Is It a Government Shutdown if No One Notices?
In case you have not noticed – and most folks probably have not – we have been in the midst of a partial government shutdown since February 14. If it looks to you like nothing has shut down, that is because … nothing much has shut down – at least not yet. The lights are still on for most of the federal bureaucracy, paychecks are clearing, and the average American is not missing a beat. Welcome to the theater of the absurd that is modern congressional budgeting.
This partial lapse hits only the Department of Homeland Security – you know, the folks supposed to keep airports safe, borders secure, and terrorists at bay. Democrats blew up a bipartisan funding deal over demands tied to immigration enforcement reforms. They are holding the line on policy changes for ICE, warrants, and oversight — using the funding deadline as leverage. Sound familiar? It should. This is the same playbook they have run repeatedly, turning routine appropriations into high-stakes partisan poker.
In recent years, Democrats have weaponized shutdown threats – and the Senate filibuster – as a blunt instrument to jam through their left-wing wishlist. That is not how the system is supposed to function. Traditionally, when deadlines loom, and no full budget agreement exists, both sides swallow hard and pass a clean Continuing Resolution (CR) — extending current spending levels. No new programs, no new taxes, no drama. Keep the lights on while negotiations continue on legislative issues. It is how adults would handle it.

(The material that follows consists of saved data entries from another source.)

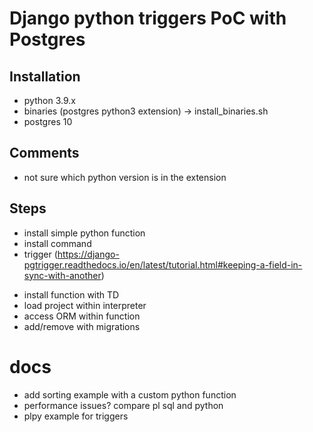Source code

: # Django python triggers PoC with Postgres

## Installation

- python 3.9.x
- binaries (postgres python3 extension) -> install_binaries.sh
- postgres 10

## Comments

- not sure which python version is in the extension

## Steps
+ install simple python function
+ install command
+ trigger (https://django-pgtrigger.readthedocs.io/en/latest/tutorial.html#keeping-a-field-in-sync-with-another)
- install function with TD
- load project within interpreter
- access ORM within function
- add/remove with migrations

# docs 

- add sorting example with a custom python function
- performance issues? compare pl sql and python
- plpy example for triggers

But Democrats have shattered that tradition. They block clean CRs unless their partisan demands get met – whether it is extending Obamacare subsidies, blocking immigration crackdowns, or piling on unrelated spending. Last year, in 2025, their refusal to support straightforward funding legislation delivered the longest government shutdown in American history — a whopping 43 days from October 1 to November 12. Despite all the hysterical predictions of chaos – airports crumbling, Social Security checks vanishing, the economy in freefall – the sky did not fall. A few Democrats eventually caved, the government reopened, and life went on with minimal impact on the public. That should have been a wake-up call. These manufactured crises are mostly performative nonsense.
Yet, here we are again in 2026, repeating the folly. To dodge a full repeat of the 2025 debacle, Democrats grudgingly agreed to fund most of the government while holding out on Homeland Security. DHS had enough carryover funds to limp along for weeks, which is why you have likely missed the “shutdown” entirely. No long TSA lines (yet), no visible gaps in border patrols (for now), no headlines screaming about unpaid FBI agents chasing bad guys. It is the stealth shutdown – invisible until the money truly runs dry.

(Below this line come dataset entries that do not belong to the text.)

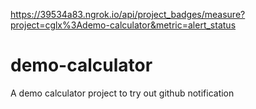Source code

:<!-- TITLE/ -->
https://39534a83.ngrok.io/api/project_badges/measure?project=cglx%3Ademo-calculator&metric=alert_status

<!-- /BADGES -->
# demo-calculator
A demo calculator project to try out github notification



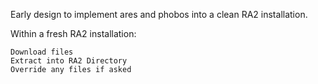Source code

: Early design to implement ares and phobos into a clean RA2 installation.

Within a fresh RA2 installation:

    Download files
    Extract into RA2 Directory
    Override any files if asked

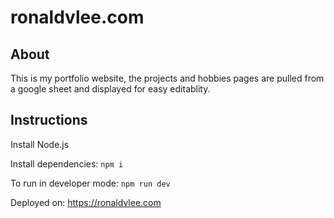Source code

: # ronaldvlee.com

## About

This is my portfolio website, the projects and hobbies pages are pulled from a google sheet and displayed for easy editablity.

## Instructions

Install Node.js

Install dependencies: `npm i`

To run in developer mode: `npm run dev`

Deployed on: https://ronaldvlee.com
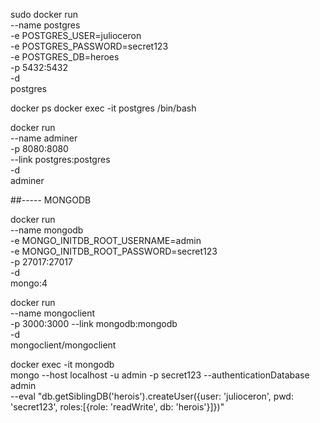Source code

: sudo docker run \
--name postgres \
-e POSTGRES_USER=julioceron \
-e POSTGRES_PASSWORD=secret123 \
-e POSTGRES_DB=heroes \
-p 5432:5432 \
-d \
postgres


docker ps
docker exec -it postgres /bin/bash

docker run \
    --name adminer \
    -p 8080:8080 \
    --link postgres:postgres \
    -d \
    adminer

##----- MONGODB

docker run \
    --name mongodb \
    -e MONGO_INITDB_ROOT_USERNAME=admin \
    -e MONGO_INITDB_ROOT_PASSWORD=secret123 \
    -p 27017:27017 \
    -d \
    mongo:4

docker run \
--name mongoclient \
-p 3000:3000
--link mongodb:mongodb \
-d \
mongoclient/mongoclient


docker exec -it mongodb \
mongo --host localhost -u admin -p secret123 --authenticationDatabase admin \
--eval "db.getSiblingDB('herois').createUser({user: 'julioceron', pwd: 'secret123', roles:[{role: 'readWrite', db: 'herois'}]})"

And when it does? Brace for the crocodile tears. No security screeners checking for bombs and guns at airports. No FBI tracking drug cartels and terrorists. No Border Patrol stopping illegal crossings. No ICE removing criminal aliens from our streets – which, let us be honest, seems to be exactly what some Democrats prefer. No CIA monitoring international threats. All because one party insists on using the power of the purse not for governing, but for scoring political points.

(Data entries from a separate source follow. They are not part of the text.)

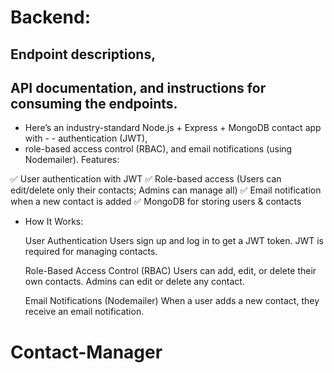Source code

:# Backend:

## Endpoint descriptions,

## API documentation, and instructions for consuming the endpoints.

- Here’s an industry-standard Node.js + Express + MongoDB contact app with - - authentication (JWT),
- role-based access control (RBAC), and email notifications (using Nodemailer).
  Features:

✅ User authentication with JWT
✅ Role-based access (Users can edit/delete only their contacts; Admins can manage all)
✅ Email notification when a new contact is added
✅ MongoDB for storing users & contacts

- How It Works:

  User Authentication
  Users sign up and log in to get a JWT token.
  JWT is required for managing contacts.

  Role-Based Access Control (RBAC)
  Users can add, edit, or delete their own contacts.
  Admins can edit or delete any contact.

  Email Notifications (Nodemailer)
  When a user adds a new contact, they receive an email notification.
# Contact-Manager
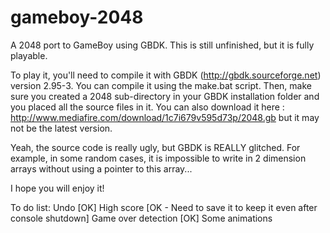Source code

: gameboy-2048
============

  A 2048 port to GameBoy using GBDK. This is still unfinished, but it is fully playable.

  To play it, you'll need to compile it with GBDK (http://gbdk.sourceforge.net) version 2.95-3.
You can compile it using the make.bat script. Then, make sure you created a 2048 sub-directory in your GBDK installation folder and you placed all the source files in it.
  You can also download it here : http://www.mediafire.com/download/1c7i679v595d73p/2048.gb but it may not be the latest version.

  Yeah, the source code is really ugly, but GBDK is REALLY glitched. For example, in some random cases, it is impossible to write in 2 dimension arrays without using a pointer to this array...

  I hope you will enjoy it!
  
  
  To do list:
    Undo [OK]
    High score [OK - Need to save it to keep it even after console shutdown]
    Game over detection [OK]
    Some animations
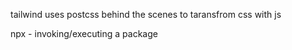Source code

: tailwind uses postcss behind the scenes to taransfrom css with js

npx - invoking/executing a package
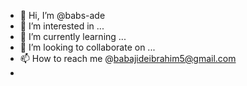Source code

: - 👋 Hi, I’m @babs-ade
- 👀 I’m interested in ...
- 🌱 I’m currently learning ...
- 💞️ I’m looking to collaborate on ...
- 📫 How to reach me @babajideibrahim5@gmail.com
- 

<!---
babs-ade/babs-ade is a ✨ special ✨ repository because its `README.md` (this file) appears on your GitHub profile.
You can click the Preview link to take a look at your changes.
--->
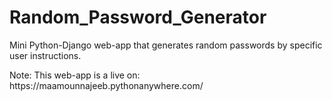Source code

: # Random_Password_Generator
<p>Mini Python-Django web-app that generates random passwords by specific user instructions.</p>
<p>Note: This web-app is a live on: https://maamounnajeeb.pythonanywhere.com/</p>
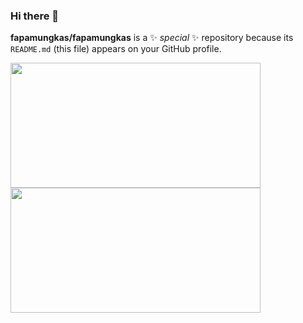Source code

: ### Hi there 👋

**fapamungkas/fapamungkas** is a ✨ _special_ ✨ repository because its `README.md` (this file) appears on your GitHub profile.

<p align="left">
<a href="https://github.com/fapamungkas">
  <img height="200em" width="400px" src="https://github-readme-stats-eight-theta.vercel.app/api?username=fapamungkas&show_icons=true&theme=algolia&include_all_commits=true&count_private=true"/>
  <img height="200em" width="400px" src="https://github-readme-stats-eight-theta.vercel.app/api/top-langs/?username=fapamungkas&layout=compact&langs_count=4&theme=algolia"/>
</a>
</p>
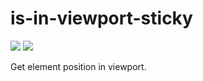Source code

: # is-in-viewport-sticky

![](https://img.shields.io/npm/v/is-in-viewport-sticky.svg?style=flat-square)
![](https://img.shields.io/bundlephobia/min/is-in-viewport-sticky.svg?style=flat-square)

Get element position in viewport.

The good news? It probably will not reach that apocalyptic stage. Once the grandstanding hits critical mass – perhaps amid heightened threats from abroad or domestic pressure – enough Democrats will fold, declare it a “symbolic victory” for accountability or whatever buzzword they choose, and vote to reopen. They always do. Then we limp to the next funding cliff for a replay.
But the real scandal is not just the Democrats’ tactics. It is Congress as a whole abdicating its most basic constitutional duty. The framers gave the legislative branch the power of the purse for a reason — to force deliberate and annual budgeting. Instead, members hide behind endless CRs – temporary Band-Aids that let them avoid tough choices, skip real oversight, and punt accountability to the next deadline. Year after year, decade after decade, Congress operates on autopilot extensions because actually passing a budget means confronting priorities, cutting waste, and risking voter backlash.
Congress loves to crow about its powers – declaring wars (which it rarely does), controlling immigration (ditto), reining in the executive (only when it suits the party out of power). But when it comes to budgeting? Crickets. They have abrogated their responsibility, turning what should be routine governance into recurring crises that inconvenience federal workers, rattle markets, and erode public trust – all while achieving zilch in policy terms.
This cycle of shutdown brinkmanship is futile, expensive, and downright embarrassing. It solves nothing, highlights everything wrong with Washington, and proves once again that the only thing bipartisan in Congress is the refusal to do the job they were elected were elected to do. Until members grow spines and start passing real budgets expect more of the same — shutdowns that achieve nothing.
So, there ‘tis.

Having worked as a DoD civilian during government shutdowns, I can tell you that whether or not one agrees with the existence of a particular government function, there are definitely those who are expected to continue working while their pay is deferred until the shutdown is over.
Those I experienced weren’t long, and I can afford a few postponed paychecks. But not everyone performing an essential (even indisputably genuinely essential) government job can deal with that so easily.
We do need TSA screeners, even if we don’t love them or all their procedures. And the lines are getting longer.